Molecular Evidence of the Promotion of Refractory Dissolved Organic Matter through Anthropogenic DOM Inputs to the Fen River, China

Abstract

Dissolved organic matter (DOM) represents a critical nexus in the global carbon cycle, with rivers acting as pivotal reservoirs and transporters of terrestrially derived carbon. Anthropogenic nitrogen (N) and sulfur (S) inputs complicate DOM dynamics, altering its bioavailability and persistence, yet the molecular drivers of refractory DOM (RDOM) formation in human-altered river systems remain unresolved. Here, we integrate Fourier transform ion cyclotron resonance mass spectrometry (FT-ICR MS), ¹³C stable isotope analysis (δ¹³C_DOC) analysis, and advanced optical characterization to unravel DOM sources and RDOM transformation pathways in the anthropogenically stressed Fen River basin.

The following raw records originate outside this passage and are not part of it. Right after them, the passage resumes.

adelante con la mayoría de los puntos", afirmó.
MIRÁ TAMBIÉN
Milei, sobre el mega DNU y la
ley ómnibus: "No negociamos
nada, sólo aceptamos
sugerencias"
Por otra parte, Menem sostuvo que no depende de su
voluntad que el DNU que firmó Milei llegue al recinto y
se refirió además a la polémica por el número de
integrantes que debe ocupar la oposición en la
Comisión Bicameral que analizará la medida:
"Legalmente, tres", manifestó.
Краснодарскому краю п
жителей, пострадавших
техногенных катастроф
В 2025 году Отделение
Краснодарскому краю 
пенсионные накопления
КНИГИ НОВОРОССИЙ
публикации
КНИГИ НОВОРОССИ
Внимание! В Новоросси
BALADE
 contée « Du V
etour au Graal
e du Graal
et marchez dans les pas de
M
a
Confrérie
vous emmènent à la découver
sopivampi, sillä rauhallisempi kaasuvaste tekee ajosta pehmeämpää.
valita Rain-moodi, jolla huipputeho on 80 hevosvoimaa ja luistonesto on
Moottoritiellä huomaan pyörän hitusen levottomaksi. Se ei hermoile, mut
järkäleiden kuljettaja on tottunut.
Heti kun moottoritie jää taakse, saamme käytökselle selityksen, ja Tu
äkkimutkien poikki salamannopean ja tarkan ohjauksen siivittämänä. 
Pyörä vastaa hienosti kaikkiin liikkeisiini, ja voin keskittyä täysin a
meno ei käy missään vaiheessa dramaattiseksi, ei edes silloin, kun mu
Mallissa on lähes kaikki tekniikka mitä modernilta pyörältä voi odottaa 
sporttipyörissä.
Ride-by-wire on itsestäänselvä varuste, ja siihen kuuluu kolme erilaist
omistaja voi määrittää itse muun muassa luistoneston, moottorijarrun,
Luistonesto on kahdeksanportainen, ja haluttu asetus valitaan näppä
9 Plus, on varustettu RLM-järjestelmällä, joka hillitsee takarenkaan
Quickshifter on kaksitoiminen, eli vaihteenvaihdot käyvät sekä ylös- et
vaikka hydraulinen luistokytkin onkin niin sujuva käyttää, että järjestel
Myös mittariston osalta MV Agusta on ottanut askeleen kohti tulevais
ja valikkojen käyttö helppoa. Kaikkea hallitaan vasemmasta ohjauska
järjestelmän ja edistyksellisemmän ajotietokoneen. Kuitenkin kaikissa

Longitudinal analyses revealed increasing dissolved organic carbon (DOC) concentrations (2.18–10.37 mg/L), RDOC concentrations (0.07–7.43 mg/L) and S-containing DOM contributions (64.9 ± 4.1% to 69.6 ± 10.1%) along the river continuum, tightly coupled with sewage-derived inputs. S-enriched CHOS compounds emerged as robust molecular markers of RDOM production, dominated by aliphatic structures, hydrophobic units (HUs), and humic acids (HAs). This study deciphers the molecular architecture of DOM persistence in human-impacted rivers, identifying CHOS as both tracers and enablers of RDOM formation. By linking sewage inputs to S-mediated DOM stabilization, these findings provide actionable insights for mitigating legacy organic pollution in freshwater ecosystems under intensifying anthropogenic and climatic pressure.